PROVIDED DATA below:
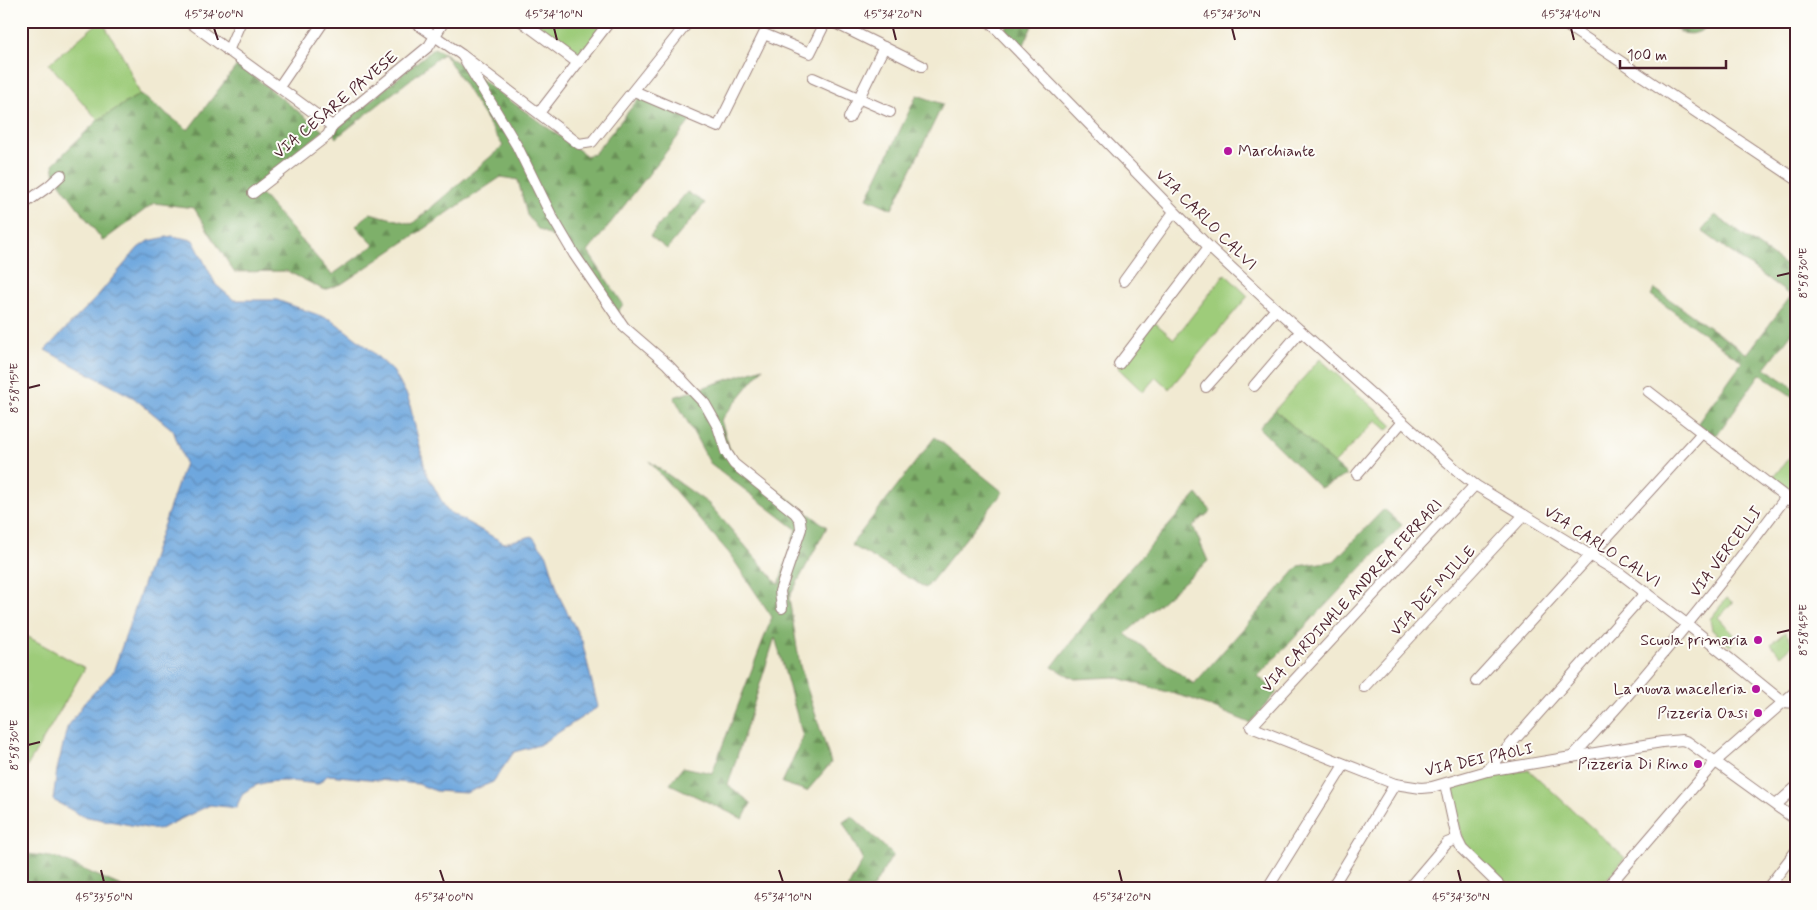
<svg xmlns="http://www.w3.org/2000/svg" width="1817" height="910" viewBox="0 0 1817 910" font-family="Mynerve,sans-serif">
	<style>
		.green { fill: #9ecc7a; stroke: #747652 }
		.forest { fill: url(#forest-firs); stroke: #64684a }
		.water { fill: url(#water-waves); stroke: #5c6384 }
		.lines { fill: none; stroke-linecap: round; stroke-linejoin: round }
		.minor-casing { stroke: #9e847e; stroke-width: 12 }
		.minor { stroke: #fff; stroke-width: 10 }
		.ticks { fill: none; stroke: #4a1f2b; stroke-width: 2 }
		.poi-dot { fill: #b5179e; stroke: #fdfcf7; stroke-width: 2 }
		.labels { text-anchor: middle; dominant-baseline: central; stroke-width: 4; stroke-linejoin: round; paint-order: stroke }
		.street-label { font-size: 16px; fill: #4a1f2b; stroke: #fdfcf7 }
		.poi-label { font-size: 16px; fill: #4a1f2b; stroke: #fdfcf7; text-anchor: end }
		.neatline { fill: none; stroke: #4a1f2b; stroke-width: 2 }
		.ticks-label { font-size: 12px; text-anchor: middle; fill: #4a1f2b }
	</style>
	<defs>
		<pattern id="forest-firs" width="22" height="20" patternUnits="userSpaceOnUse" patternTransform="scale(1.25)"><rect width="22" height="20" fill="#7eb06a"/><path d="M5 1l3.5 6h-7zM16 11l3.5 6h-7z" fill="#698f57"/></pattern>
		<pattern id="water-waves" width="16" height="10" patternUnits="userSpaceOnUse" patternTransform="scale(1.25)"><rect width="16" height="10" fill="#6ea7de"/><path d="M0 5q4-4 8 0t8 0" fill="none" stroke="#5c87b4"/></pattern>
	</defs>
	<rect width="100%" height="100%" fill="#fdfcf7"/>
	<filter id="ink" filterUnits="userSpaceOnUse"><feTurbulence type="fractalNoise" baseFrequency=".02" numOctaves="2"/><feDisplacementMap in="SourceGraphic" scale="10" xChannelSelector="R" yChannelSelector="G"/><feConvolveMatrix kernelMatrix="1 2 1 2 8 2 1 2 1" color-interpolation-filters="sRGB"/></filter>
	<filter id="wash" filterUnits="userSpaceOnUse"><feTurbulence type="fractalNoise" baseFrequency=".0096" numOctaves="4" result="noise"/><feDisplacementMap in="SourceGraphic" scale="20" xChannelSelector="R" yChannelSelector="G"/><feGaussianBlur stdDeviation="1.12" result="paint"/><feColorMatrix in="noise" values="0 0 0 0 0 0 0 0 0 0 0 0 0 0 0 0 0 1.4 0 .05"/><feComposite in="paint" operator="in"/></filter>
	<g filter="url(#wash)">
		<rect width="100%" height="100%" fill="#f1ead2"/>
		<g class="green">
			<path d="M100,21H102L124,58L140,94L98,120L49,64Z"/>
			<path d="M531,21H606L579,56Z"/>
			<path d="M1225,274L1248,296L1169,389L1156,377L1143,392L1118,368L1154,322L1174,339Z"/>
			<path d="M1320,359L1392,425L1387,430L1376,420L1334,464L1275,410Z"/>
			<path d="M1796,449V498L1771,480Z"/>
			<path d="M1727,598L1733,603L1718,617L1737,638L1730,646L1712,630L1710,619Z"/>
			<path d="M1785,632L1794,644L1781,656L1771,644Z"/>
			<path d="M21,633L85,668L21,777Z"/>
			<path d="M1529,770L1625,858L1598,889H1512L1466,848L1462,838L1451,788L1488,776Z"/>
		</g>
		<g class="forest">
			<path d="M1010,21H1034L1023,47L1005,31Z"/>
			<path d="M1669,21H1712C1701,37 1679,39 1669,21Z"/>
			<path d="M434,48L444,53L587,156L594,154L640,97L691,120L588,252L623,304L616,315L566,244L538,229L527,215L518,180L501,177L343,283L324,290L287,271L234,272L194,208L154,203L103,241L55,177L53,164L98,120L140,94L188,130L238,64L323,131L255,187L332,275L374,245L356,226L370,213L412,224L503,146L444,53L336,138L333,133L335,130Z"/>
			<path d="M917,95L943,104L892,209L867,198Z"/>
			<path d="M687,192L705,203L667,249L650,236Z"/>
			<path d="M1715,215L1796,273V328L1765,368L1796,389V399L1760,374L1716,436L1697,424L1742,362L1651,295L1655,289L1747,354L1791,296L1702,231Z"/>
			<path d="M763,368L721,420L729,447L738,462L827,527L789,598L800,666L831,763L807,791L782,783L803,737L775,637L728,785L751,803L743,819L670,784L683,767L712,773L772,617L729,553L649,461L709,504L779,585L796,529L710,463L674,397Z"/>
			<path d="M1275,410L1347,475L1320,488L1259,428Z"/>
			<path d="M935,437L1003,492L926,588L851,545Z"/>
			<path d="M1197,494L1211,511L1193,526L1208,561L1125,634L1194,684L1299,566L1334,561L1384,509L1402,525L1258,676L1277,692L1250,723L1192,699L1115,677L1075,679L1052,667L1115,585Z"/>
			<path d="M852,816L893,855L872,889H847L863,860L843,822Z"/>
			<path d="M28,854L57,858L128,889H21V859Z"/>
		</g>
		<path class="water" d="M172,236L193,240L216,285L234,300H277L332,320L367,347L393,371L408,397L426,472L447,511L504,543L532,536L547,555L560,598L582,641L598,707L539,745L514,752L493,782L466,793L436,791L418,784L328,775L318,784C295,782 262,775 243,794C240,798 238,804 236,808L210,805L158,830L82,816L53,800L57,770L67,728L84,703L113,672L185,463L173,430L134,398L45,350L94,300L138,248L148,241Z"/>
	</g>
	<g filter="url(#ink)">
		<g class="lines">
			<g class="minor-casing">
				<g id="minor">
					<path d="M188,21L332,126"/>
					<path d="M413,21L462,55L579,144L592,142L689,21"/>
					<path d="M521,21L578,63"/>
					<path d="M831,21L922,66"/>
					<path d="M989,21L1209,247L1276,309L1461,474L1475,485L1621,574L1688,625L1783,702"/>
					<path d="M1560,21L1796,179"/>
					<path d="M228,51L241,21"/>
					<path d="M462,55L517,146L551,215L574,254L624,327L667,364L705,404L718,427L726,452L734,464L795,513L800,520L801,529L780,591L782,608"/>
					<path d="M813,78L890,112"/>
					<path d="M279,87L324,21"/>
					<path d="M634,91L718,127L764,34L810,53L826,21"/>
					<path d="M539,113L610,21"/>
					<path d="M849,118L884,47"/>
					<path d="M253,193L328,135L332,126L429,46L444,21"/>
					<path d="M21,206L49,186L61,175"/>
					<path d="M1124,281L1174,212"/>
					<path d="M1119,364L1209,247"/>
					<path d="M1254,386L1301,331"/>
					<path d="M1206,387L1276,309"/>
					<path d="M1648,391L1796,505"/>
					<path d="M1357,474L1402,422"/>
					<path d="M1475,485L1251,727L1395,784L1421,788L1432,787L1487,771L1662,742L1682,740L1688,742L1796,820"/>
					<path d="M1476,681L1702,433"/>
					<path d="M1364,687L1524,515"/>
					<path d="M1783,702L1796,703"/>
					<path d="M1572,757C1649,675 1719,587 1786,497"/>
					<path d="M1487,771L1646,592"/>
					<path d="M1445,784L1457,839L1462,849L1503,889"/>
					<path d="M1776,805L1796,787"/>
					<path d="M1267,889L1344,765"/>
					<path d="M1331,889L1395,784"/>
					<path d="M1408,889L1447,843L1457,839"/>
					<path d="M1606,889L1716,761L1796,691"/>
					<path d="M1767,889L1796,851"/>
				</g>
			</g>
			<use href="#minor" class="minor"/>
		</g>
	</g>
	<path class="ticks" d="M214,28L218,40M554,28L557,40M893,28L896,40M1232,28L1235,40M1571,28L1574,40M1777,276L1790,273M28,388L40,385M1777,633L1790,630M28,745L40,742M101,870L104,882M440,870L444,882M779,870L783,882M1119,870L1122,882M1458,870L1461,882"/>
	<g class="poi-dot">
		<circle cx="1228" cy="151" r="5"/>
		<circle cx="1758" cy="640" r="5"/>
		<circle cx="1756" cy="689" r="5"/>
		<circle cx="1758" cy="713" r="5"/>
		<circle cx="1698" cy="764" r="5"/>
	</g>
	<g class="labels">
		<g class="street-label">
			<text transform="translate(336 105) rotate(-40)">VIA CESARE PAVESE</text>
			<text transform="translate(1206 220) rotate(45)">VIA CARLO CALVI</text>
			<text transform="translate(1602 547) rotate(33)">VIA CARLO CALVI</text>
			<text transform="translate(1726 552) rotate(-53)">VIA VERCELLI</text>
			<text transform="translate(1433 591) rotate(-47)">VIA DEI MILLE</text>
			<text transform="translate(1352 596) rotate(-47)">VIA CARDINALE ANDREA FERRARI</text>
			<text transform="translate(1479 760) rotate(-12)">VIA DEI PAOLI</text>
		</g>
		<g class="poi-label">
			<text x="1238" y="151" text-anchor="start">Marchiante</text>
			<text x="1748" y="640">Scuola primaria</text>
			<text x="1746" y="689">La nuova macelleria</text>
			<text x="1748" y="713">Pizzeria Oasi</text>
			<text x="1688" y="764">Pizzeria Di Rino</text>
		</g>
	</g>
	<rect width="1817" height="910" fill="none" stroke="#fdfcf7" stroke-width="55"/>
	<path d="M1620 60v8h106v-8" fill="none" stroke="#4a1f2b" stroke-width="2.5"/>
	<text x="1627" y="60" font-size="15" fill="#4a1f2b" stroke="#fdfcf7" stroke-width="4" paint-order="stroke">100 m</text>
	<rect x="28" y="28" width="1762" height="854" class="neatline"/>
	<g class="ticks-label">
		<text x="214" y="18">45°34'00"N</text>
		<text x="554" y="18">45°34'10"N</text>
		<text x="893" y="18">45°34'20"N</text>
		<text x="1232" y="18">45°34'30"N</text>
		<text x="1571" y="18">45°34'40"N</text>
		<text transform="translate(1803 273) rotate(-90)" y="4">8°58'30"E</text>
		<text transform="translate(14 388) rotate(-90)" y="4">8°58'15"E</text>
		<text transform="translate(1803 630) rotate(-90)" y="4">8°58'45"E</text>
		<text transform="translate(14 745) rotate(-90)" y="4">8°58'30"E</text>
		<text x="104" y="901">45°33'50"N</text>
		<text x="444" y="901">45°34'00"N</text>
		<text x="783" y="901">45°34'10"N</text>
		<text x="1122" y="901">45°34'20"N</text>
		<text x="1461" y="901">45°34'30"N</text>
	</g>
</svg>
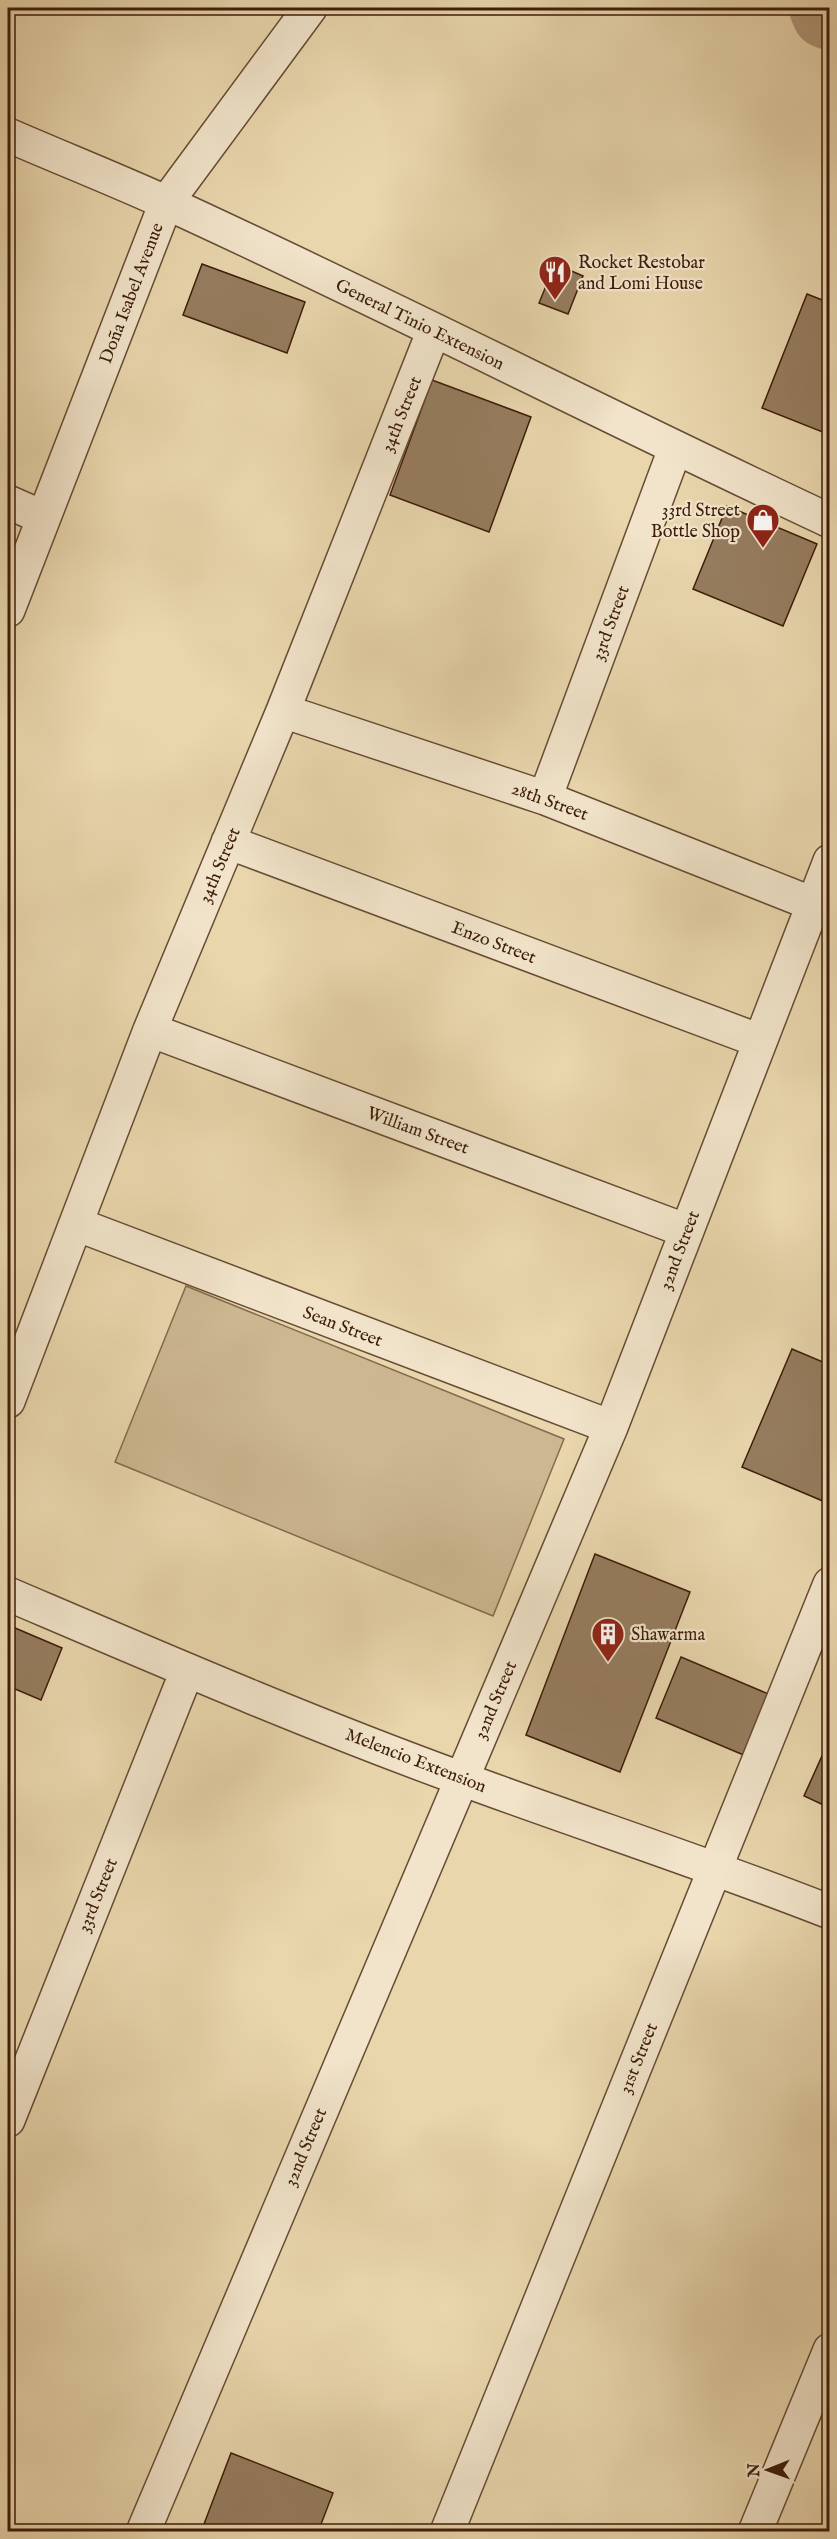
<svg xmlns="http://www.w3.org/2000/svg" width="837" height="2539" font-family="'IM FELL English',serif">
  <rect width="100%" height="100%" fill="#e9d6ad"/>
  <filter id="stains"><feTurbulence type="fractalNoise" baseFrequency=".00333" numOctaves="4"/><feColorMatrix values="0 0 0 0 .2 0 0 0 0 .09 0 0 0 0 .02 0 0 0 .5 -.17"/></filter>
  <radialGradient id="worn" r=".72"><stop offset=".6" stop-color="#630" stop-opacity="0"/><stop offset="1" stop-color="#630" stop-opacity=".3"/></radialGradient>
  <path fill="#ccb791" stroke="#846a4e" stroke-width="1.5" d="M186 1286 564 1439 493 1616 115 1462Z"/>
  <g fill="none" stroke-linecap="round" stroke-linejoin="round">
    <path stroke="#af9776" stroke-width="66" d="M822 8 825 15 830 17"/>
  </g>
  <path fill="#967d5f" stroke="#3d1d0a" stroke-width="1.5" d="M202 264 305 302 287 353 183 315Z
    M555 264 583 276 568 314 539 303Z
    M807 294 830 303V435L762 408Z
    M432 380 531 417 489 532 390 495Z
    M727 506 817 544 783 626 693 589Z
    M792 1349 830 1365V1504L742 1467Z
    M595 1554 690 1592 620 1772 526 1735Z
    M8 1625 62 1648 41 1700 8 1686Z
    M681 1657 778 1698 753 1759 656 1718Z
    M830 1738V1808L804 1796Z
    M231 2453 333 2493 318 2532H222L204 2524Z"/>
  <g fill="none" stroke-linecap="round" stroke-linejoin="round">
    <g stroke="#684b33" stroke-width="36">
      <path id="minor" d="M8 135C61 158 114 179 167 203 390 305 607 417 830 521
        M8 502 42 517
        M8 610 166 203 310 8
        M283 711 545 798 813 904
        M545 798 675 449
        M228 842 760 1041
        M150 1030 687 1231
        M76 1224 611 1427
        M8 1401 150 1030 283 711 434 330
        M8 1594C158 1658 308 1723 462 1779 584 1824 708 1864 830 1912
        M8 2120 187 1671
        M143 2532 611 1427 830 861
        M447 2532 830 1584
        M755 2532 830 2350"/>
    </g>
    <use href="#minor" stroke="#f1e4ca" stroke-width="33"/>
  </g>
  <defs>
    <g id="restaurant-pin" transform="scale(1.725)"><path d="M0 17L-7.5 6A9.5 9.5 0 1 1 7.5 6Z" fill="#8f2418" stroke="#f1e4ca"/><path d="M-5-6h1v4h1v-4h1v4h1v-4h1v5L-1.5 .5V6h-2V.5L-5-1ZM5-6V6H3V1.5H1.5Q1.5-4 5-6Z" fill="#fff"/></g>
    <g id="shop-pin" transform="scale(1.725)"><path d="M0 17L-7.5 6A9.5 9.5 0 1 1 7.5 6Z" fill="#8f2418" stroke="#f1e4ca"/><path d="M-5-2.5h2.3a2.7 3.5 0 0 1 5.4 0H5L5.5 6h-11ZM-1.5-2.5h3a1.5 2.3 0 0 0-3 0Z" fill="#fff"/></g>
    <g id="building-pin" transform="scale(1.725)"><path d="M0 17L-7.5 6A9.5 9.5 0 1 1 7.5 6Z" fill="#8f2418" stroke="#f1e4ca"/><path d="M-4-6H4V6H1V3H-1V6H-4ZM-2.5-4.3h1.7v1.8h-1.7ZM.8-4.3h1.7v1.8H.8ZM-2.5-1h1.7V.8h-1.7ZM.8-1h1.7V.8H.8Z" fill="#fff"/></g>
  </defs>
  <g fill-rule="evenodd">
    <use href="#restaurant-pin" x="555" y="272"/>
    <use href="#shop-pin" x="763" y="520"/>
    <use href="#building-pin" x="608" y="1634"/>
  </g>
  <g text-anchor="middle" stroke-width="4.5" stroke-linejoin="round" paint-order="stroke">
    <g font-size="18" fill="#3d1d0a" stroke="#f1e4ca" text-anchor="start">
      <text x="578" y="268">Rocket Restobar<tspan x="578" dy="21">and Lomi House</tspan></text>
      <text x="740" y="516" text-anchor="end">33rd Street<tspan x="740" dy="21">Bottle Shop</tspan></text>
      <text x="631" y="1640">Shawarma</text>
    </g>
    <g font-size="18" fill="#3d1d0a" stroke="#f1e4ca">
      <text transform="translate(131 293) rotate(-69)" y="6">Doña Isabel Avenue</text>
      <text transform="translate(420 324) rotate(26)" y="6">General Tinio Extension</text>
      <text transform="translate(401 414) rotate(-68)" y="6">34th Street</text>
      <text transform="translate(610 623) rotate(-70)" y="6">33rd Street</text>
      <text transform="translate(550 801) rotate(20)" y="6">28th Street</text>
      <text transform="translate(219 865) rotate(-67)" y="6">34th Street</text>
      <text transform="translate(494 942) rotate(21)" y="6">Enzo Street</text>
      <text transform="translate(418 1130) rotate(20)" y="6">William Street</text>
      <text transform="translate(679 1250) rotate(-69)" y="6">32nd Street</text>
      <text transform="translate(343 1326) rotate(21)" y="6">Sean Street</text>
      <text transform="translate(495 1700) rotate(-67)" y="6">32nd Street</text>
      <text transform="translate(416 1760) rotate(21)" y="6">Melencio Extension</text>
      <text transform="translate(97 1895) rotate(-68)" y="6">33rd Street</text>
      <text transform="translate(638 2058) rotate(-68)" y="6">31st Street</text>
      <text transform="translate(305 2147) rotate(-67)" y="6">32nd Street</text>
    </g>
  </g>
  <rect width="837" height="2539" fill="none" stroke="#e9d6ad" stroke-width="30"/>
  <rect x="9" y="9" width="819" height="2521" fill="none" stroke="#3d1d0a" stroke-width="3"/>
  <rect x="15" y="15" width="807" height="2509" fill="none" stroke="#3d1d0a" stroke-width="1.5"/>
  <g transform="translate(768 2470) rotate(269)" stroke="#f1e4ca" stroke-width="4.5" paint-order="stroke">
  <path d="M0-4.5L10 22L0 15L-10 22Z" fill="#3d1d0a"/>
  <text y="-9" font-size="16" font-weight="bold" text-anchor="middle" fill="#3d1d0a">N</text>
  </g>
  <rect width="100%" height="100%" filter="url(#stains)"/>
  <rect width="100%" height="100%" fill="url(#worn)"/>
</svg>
End of PROVIDED DATA.
All that belongs in your answer is the stretch of entries above from the line with "#9e847e; stroke-width: 12" through the line with "middle; dominant-baseline: central;", printed exactly.

• **RESULT OF THE EXERCISE**
		.minor-casing { stroke: #9e847e; stroke-width: 12 }
		.minor { stroke: #fff; stroke-width: 10 }
		.ticks { fill: none; stroke: #4a1f2b; stroke-width: 2 }
		.poi-dot { fill: #b5179e; stroke: #fdfcf7; stroke-width: 2 }
		.labels { text-anchor: middle; dominant-baseline: central; stroke-width: 4; stroke-linejoin: round; paint-order: stroke }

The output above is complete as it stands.